Monday, November 02, 2015

Bonhoeffer on Freedom and Responsibility

Ever since reading Dietrich Bonhoeffer's Ethics I've been thinking long and hard about his view of moral responsibility as something owed ultimately and daily to the command of Christ in complex, messy situations rather than to abstract principles or timeless duties.

In Bonhoeffer's Letters and Papers from Prison we find a succinct and compelling expression of this in a paper-fragment titled 'Who Stands His Ground?' The following excerpt quotes roughly half of that paper:

'The great masquerade of evil has wrought havoc with all our ethical preconceptions. This appearance of evil in the guise of light, beneficence and historical necessity is utterly bewildering to anyone nurtured in our traditional ethical systems. But for the Christian who frames his life on the Bible it simply confirms the radical evilness of evil.

[Before continuing, Bonhoeffer considers and finds wanting the 'ethical systems' of 'rationalism', 'moral fanaticism', reliance on one's 'conscience', and 'duty'.]

What then of the man of freedom? He is the man who aspires to stand his ground in the world, who values the necessary deed more highly than a clear conscience or the duties of his calling, who is ready to sacrifice a barren principle for a fruitful compromise or a barren mediocrity for a fruitful radicalism. What then of him? He must beware lest his freedom should become his own undoing. For in choosing the lesser of two evils he may fail to see that the greater evil he seeks to avoid may prove the lesser. Here we have the raw material of tragedy.

*-*-*

Write out the passage on Bonhoeffer, freedom and responsibility above in full, word for word.

*-*-*

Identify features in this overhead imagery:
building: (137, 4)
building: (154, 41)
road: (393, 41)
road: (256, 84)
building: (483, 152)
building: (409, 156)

*-*-*

ANSWER FOR THE TASK:
Monday, November 02, 2015

Bonhoeffer on Freedom and Responsibility

Ever since reading Dietrich Bonhoeffer's Ethics I've been thinking long and hard about his view of moral responsibility as something owed ultimately and daily to the command of Christ in complex, messy situations rather than to abstract principles or timeless duties.

In Bonhoeffer's Letters and Papers from Prison we find a succinct and compelling expression of this in a paper-fragment titled 'Who Stands His Ground?' The following excerpt quotes roughly half of that paper:

'The great masquerade of evil has wrought havoc with all our ethical preconceptions. This appearance of evil in the guise of light, beneficence and historical necessity is utterly bewildering to anyone nurtured in our traditional ethical systems. But for the Christian who frames his life on the Bible it simply confirms the radical evilness of evil.

[Before continuing, Bonhoeffer considers and finds wanting the 'ethical systems' of 'rationalism', 'moral fanaticism', reliance on one's 'conscience', and 'duty'.]

What then of the man of freedom? He is the man who aspires to stand his ground in the world, who values the necessary deed more highly than a clear conscience or the duties of his calling, who is ready to sacrifice a barren principle for a fruitful compromise or a barren mediocrity for a fruitful radicalism. What then of him? He must beware lest his freedom should become his own undoing. For in choosing the lesser of two evils he may fail to see that the greater evil he seeks to avoid may prove the lesser. Here we have the raw material of tragedy.